Server name: heracles.ucdenver.pvt


Heracles Multi-core cluster consists of following primary components:

  • Total of 18 nodes distributed as
    • 1 master node
    • 16 compute nodes
    • 1 node with 4 x NVIDIA Tesla P100 GPUs
  • Mellanox SwitchX-2 18-Port QSFP FDR Externally Managed Switch (1U)
    • Non-Blocking Switch Capacity of 2Tb/s
  • 16GB DDR4 2.4GHZ and 128GB SSD per node
  • Each node in the cluster has 2 x Intel Xeon E5-2650v4 Processors with 24 cores (12 cores per Processor)

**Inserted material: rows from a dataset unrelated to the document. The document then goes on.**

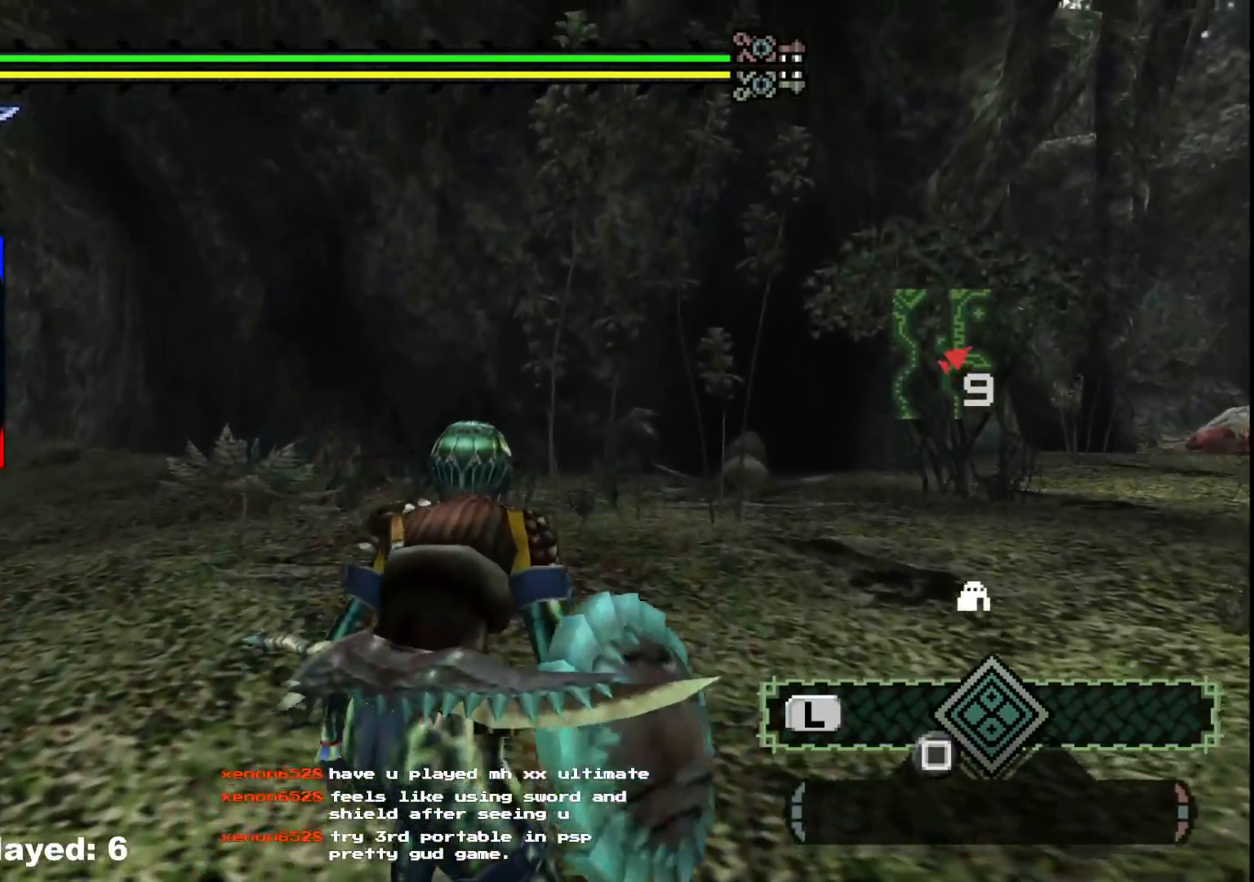
{"buttons": [], "left_stick": "up-right", "right_stick": "right", "events": [[83, "right_stick", "right"], [267, "left_stick", "up-right"]]}
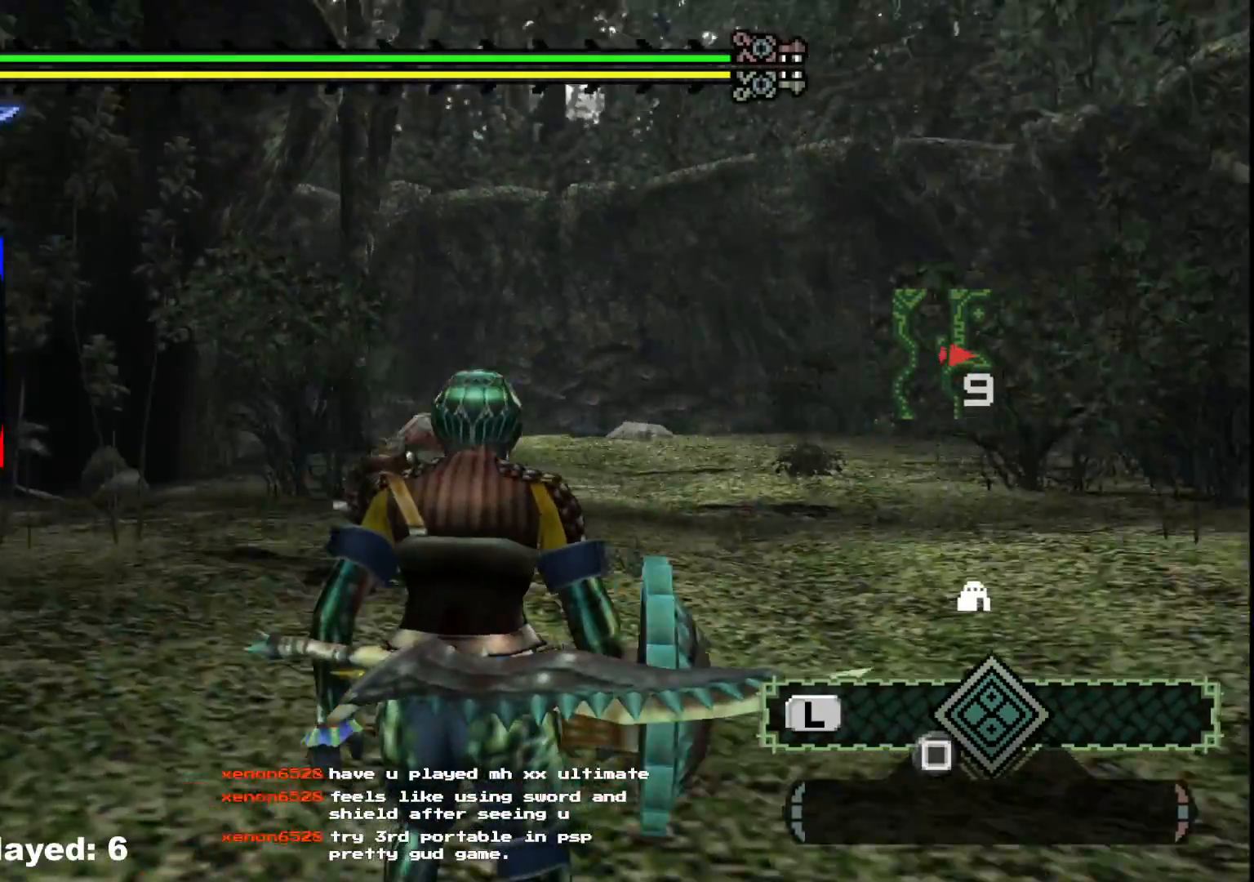
{"buttons": [], "left_stick": "up", "right_stick": "center", "events": [[167, "right_stick", "center"], [400, "left_stick", "up"]]}
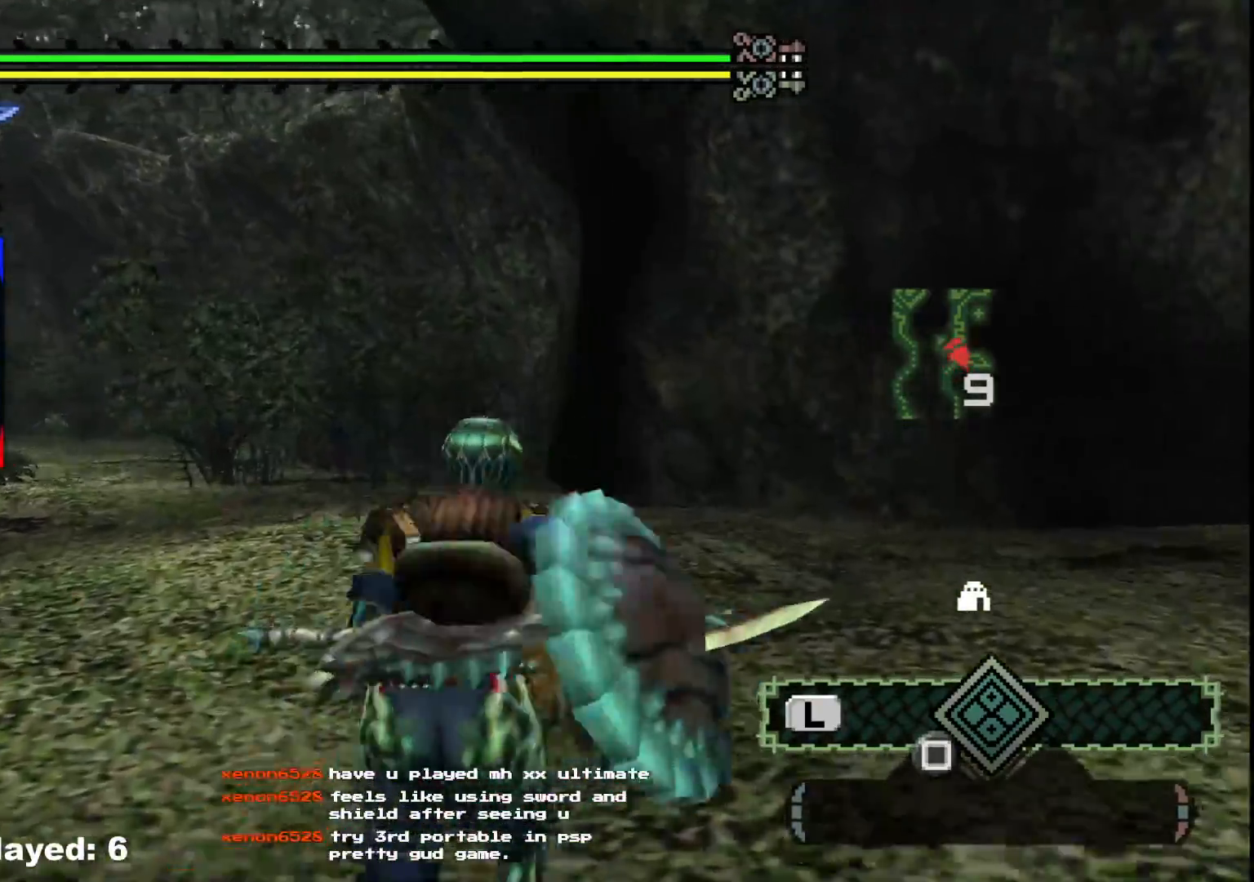
{"buttons": [], "left_stick": "up", "right_stick": "left", "events": [[150, "right_stick", "left"]]}
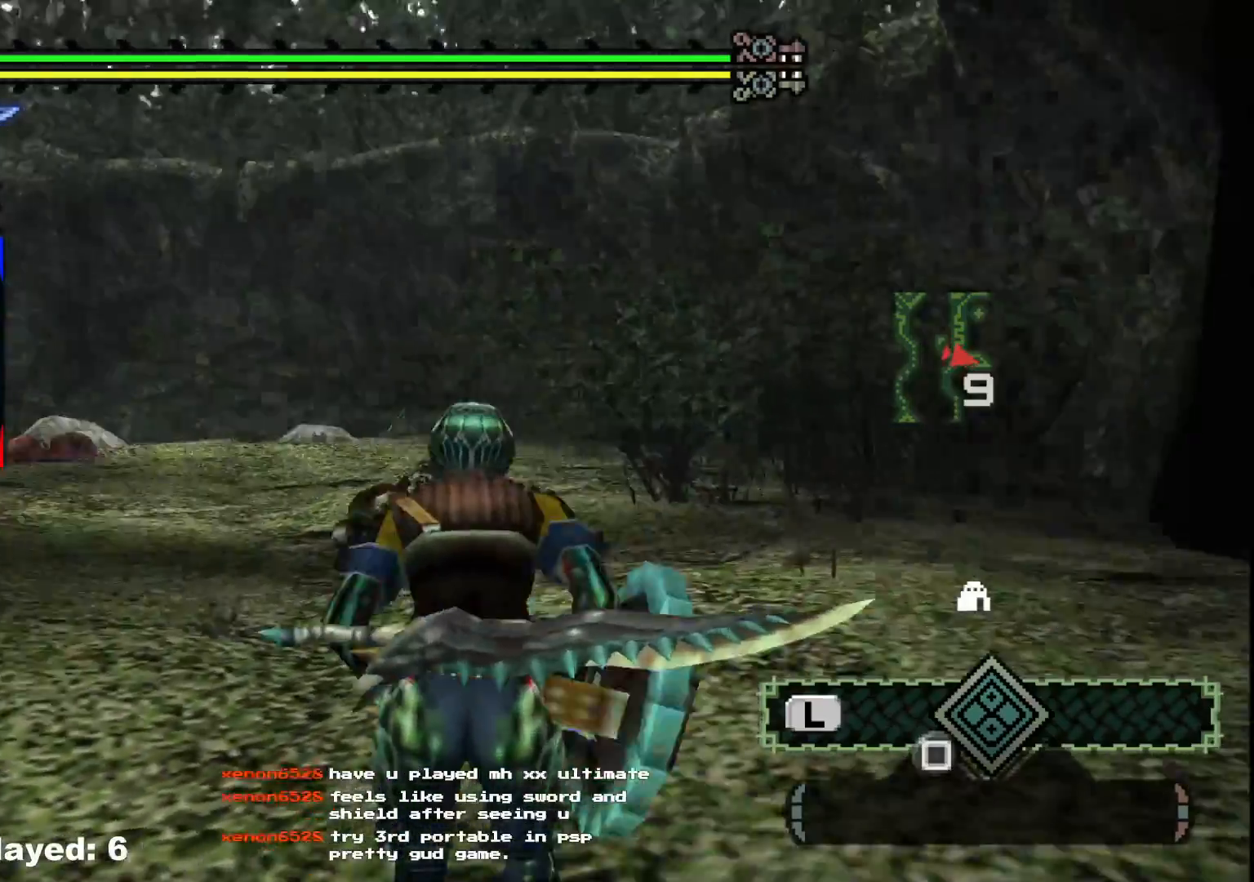
{"buttons": [], "left_stick": "up", "right_stick": "left", "events": []}
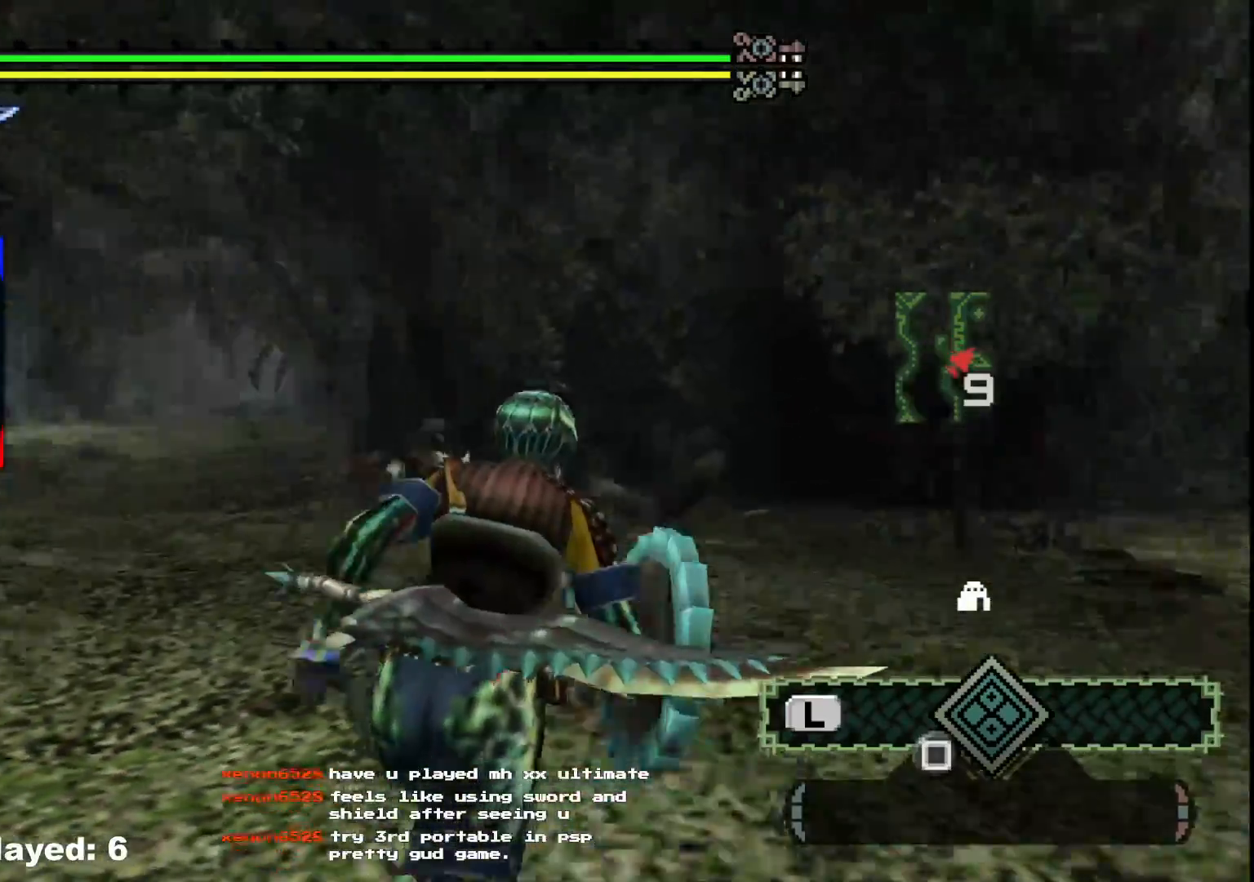
{"buttons": [], "left_stick": "up", "right_stick": "center", "events": [[233, "right_stick", "center"]]}
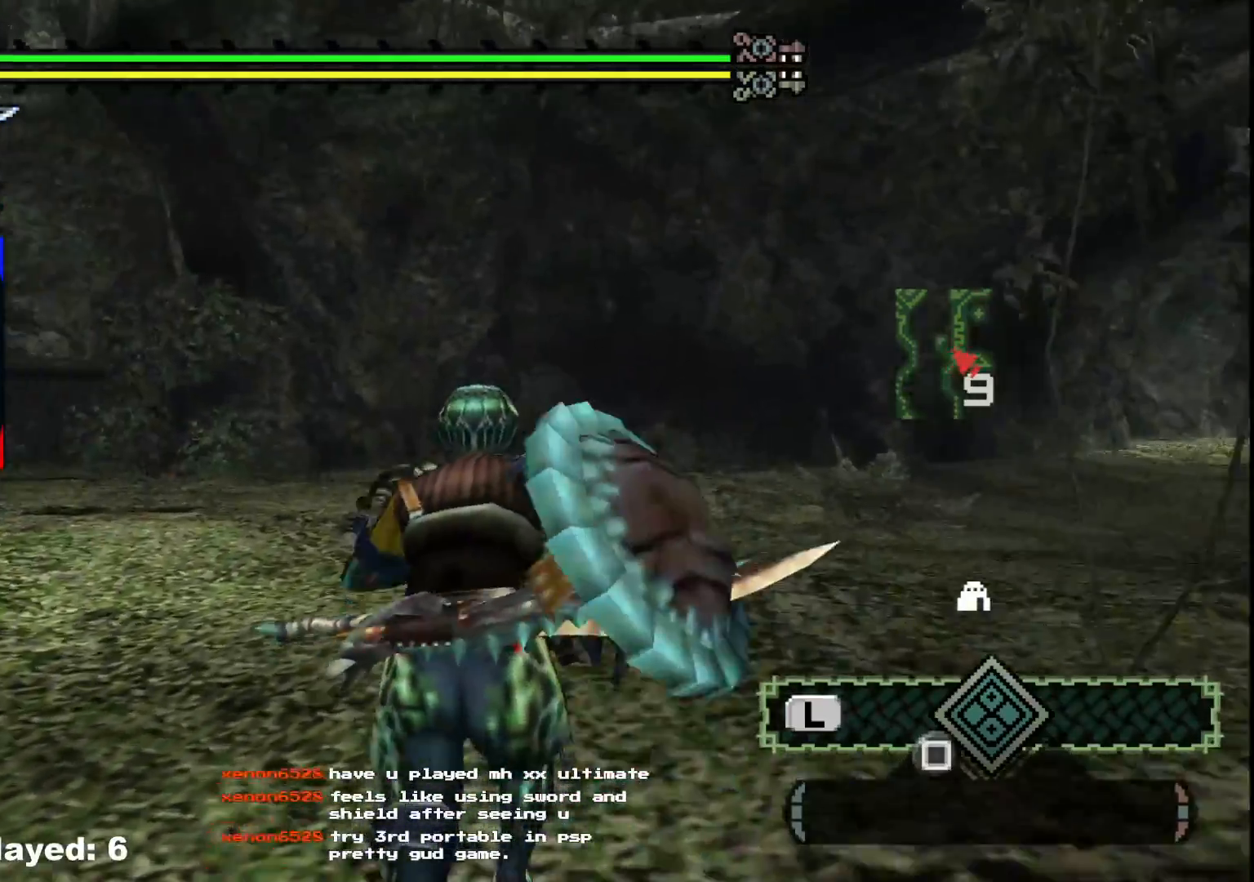
{"buttons": [], "left_stick": "up", "right_stick": "center", "events": []}
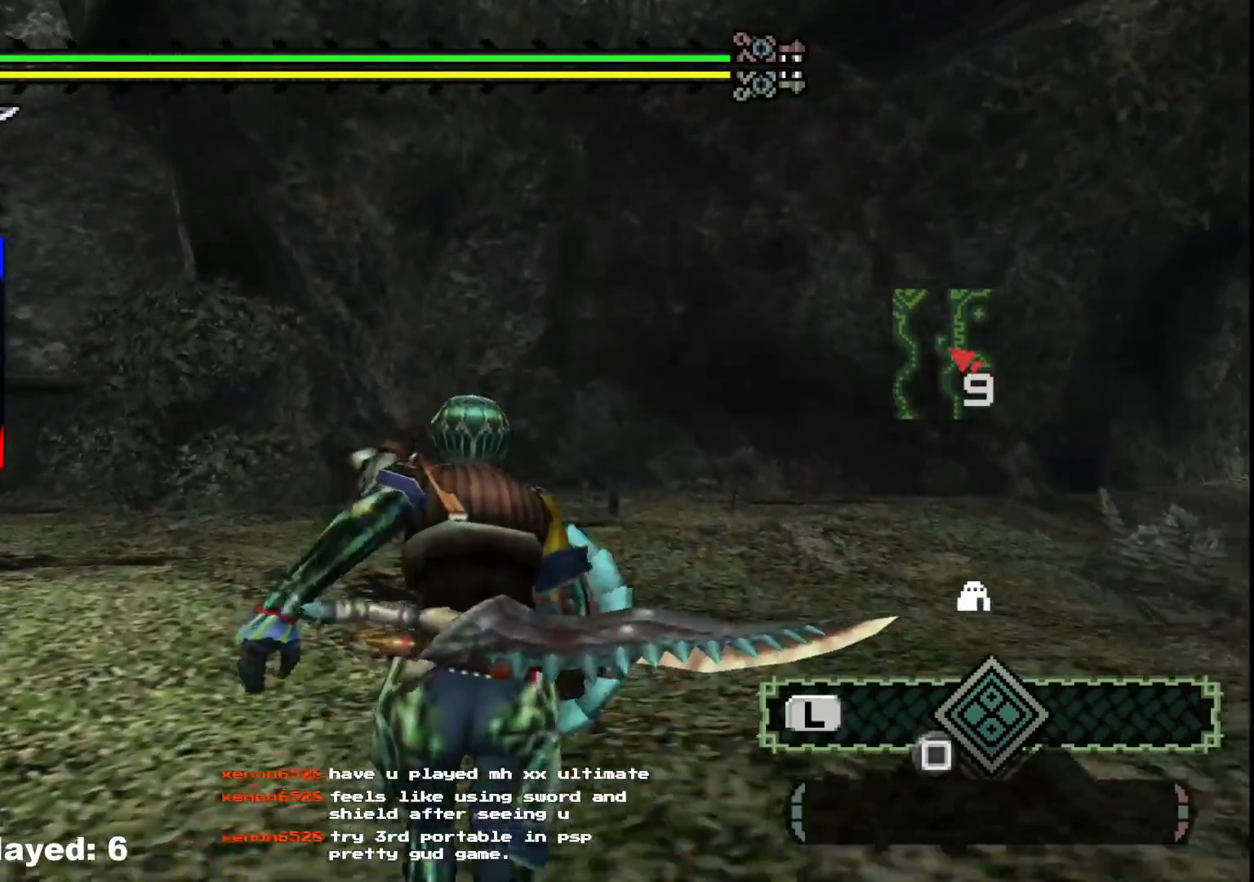
{"buttons": [], "left_stick": "up", "right_stick": "left", "events": [[133, "right_stick", "left"]]}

    Intel® Xeon® Processor E5-2600 v4 Product Family
                               Figure 2. Intel Xeon Processor E5-2600 v4 Product Family

    Cache Hierarchy

    • L1d cache:            32K
    • L1i cache:             32K
    • L2 cache:              256K
    • L3 cache:              30MB

    Master Node - node 1

    The master node is mainly used to manage all computing resources and operations on Heracles cluster and it corresponds to node 1 in the cluster. It is also the machine that users log into, create/edit/compile programs, and submit the programs for execution on compute nodes.

    Users do not run their programs on master node. Repeat: user programs MUST NOT be run on  master node. Instead, they have to be submitted to the compute nodes for execution.

    The master node on Heracles cluster is featured by:
    • 2 x Intel Xeon E5-2650v4 Processors with 24 cores (12 cores per Processor)
    • Intel C612 chipset                 
    • Intel QuickPath Interconnect (QPI) with system bus up to 9.6GT/s
    • 128GB DDR4 2400 MHz ECC/Registered Memory
    • 30MB L3 Cache, DDR4-2400, 9.6 GT/sec QPI, 105W
    • Supports Hyper-Threading
    • HGST SN100 1.6TB NVMe 2.5" Solid State Drive for Ultra-Fast Scratch Space

    Compute Nodes - node 2 to node 17

    Compute nodes execute the jobs submitted by users. From the master node, users may submit programs to execute them on one or more compute nodes.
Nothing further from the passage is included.